- _THE PROBLEM_:
Of the lines in the data below, write out exactly those from the one holding "is analyzed using" through the one holding "F(Δη, Δφ) = B", both included.

*** RECORDS FOR THIS EXERCISE ***

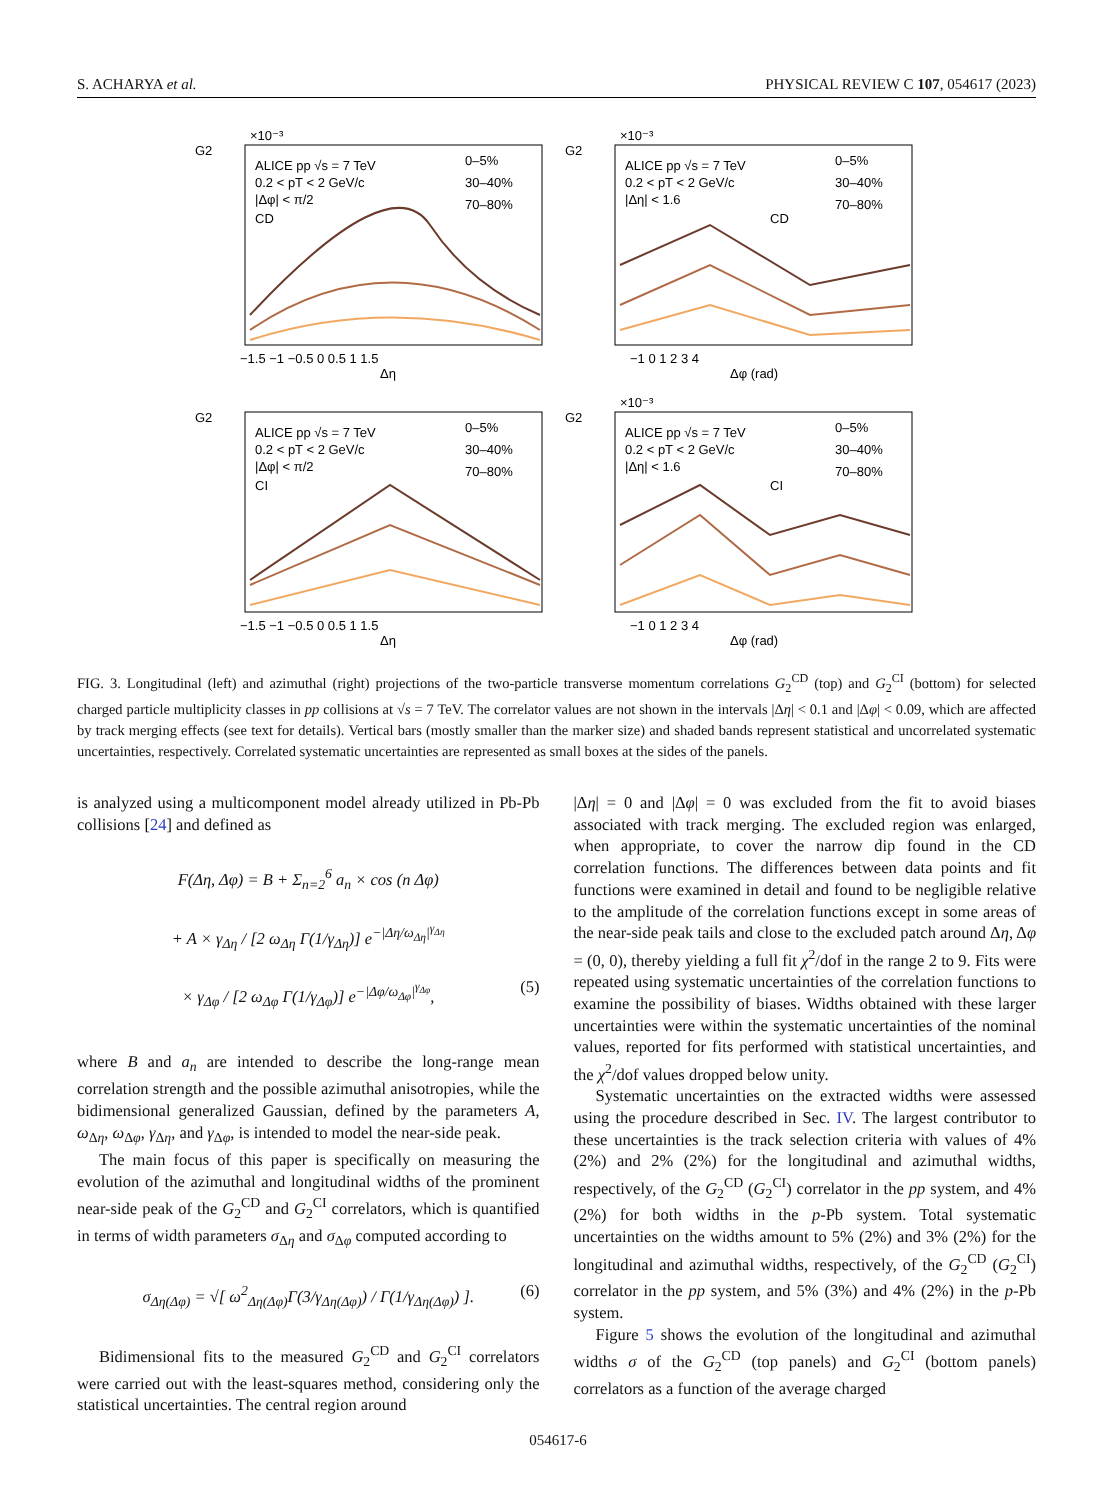S. ACHARYA et al. PHYSICAL REVIEW C 107, 054617 (2023)
×10⁻³
×10⁻³
×10⁻³
ALICE pp √s = 7 TeV
0.2 < pT < 2 GeV/c
|Δφ| < π/2
CD
ALICE pp √s = 7 TeV
0.2 < pT < 2 GeV/c
|Δη| < 1.6
CD
ALICE pp √s = 7 TeV
0.2 < pT < 2 GeV/c
|Δφ| < π/2
CI
ALICE pp √s = 7 TeV
0.2 < pT < 2 GeV/c
|Δη| < 1.6
CI
0–5%
30–40%
70–80%
0–5%
30–40%
70–80%
0–5%
30–40%
70–80%
0–5%
30–40%
70–80%
G2
G2
G2
G2
−1.5 −1 −0.5 0 0.5 1 1.5
Δη
−1 0 1 2 3 4
Δφ (rad)
−1.5 −1 −0.5 0 0.5 1 1.5
Δη
−1 0 1 2 3 4
Δφ (rad)
FIG. 3. Longitudinal (left) and azimuthal (right) projections of the two-particle transverse momentum correlations G<sub>2</sub><sup>CD</sup> (top) and G<sub>2</sub><sup>CI</sup> (bottom) for selected charged particle multiplicity classes in pp collisions at √s = 7 TeV. The correlator values are not shown in the intervals |Δη| < 0.1 and |Δφ| < 0.09, which are affected by track merging effects (see text for details). Vertical bars (mostly smaller than the marker size) and shaded bands represent statistical and uncorrelated systematic uncertainties, respectively. Correlated systematic uncertainties are represented as small boxes at the sides of the panels.
is analyzed using a multicomponent model already utilized in Pb-Pb collisions [24] and defined as
F(Δη, Δφ) = B + Σ<sub>n=2</sub><sup>6</sup> a<sub>n</sub> × cos (n Δφ)
+ A × γ<sub>Δη</sub> / [2 ω<sub>Δη</sub> Γ(1/γ<sub>Δη</sub>)] e<sup>−|Δη/ω<sub>Δη</sub>|<sup>γ<sub>Δη</sub></sup></sup>
× γ<sub>Δφ</sub> / [2 ω<sub>Δφ</sub> Γ(1/γ<sub>Δφ</sub>)] e<sup>−|Δφ/ω<sub>Δφ</sub>|<sup>γ<sub>Δφ</sub></sup></sup>, (5)
where B and a<sub>n</sub> are intended to describe the long-range mean correlation strength and the possible azimuthal anisotropies, while the bidimensional generalized Gaussian, defined by the parameters A, ω<sub>Δη</sub>, ω<sub>Δφ</sub>, γ<sub>Δη</sub>, and γ<sub>Δφ</sub>, is intended to model the near-side peak.
The main focus of this paper is specifically on measuring the evolution of the azimuthal and longitudinal widths of the prominent near-side peak of the G<sub>2</sub><sup>CD</sup> and G<sub>2</sub><sup>CI</sup> correlators, which is quantified in terms of width parameters σ<sub>Δη</sub> and σ<sub>Δφ</sub> computed according to
σ<sub>Δη(Δφ)</sub> = √[ ω<sup>2</sup><sub>Δη(Δφ)</sub>Γ(3/γ<sub>Δη(Δφ)</sub>) / Γ(1/γ<sub>Δη(Δφ)</sub>) ]. (6)
Bidimensional fits to the measured G<sub>2</sub><sup>CD</sup> and G<sub>2</sub><sup>CI</sup> correlators were carried out with the least-squares method, considering only the statistical uncertainties. The central region around
|Δη| = 0 and |Δφ| = 0 was excluded from the fit to avoid biases associated with track merging. The excluded region was enlarged, when appropriate, to cover the narrow dip found in the CD correlation functions. The differences between data points and fit functions were examined in detail and found to be negligible relative to the amplitude of the correlation functions except in some areas of the near-side peak tails and close to the excluded patch around Δη, Δφ = (0, 0), thereby yielding a full fit χ<sup>2</sup>/dof in the range 2 to 9. Fits were repeated using systematic uncertainties of the correlation functions to examine the possibility of biases. Widths obtained with these larger uncertainties were within the systematic uncertainties of the nominal values, reported for fits performed with statistical uncertainties, and the χ<sup>2</sup>/dof values dropped below unity.
Systematic uncertainties on the extracted widths were assessed using the procedure described in Sec. IV. The largest contributor to these uncertainties is the track selection criteria with values of 4% (2%) and 2% (2%) for the longitudinal and azimuthal widths, respectively, of the G<sub>2</sub><sup>CD</sup> (G<sub>2</sub><sup>CI</sup>) correlator in the pp system, and 4% (2%) for both widths in the p-Pb system. Total systematic uncertainties on the widths amount to 5% (2%) and 3% (2%) for the longitudinal and azimuthal widths, respectively, of the G<sub>2</sub><sup>CD</sup> (G<sub>2</sub><sup>CI</sup>) correlator in the pp system, and 5% (3%) and 4% (2%) in the p-Pb system.
Figure 5 shows the evolution of the longitudinal and azimuthal widths σ of the G<sub>2</sub><sup>CD</sup> (top panels) and G<sub>2</sub><sup>CI</sup> (bottom panels) correlators as a function of the average charged
054617-6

*** End of RECORDS FOR THIS EXERCISE ***

- _RESPONSE AREA_:
is analyzed using a multicomponent model already utilized in Pb-Pb collisions [24] and defined as
F(Δη, Δφ) = B + Σ<sub>n=2</sub><sup>6</sup> a<sub>n</sub> × cos (n Δφ)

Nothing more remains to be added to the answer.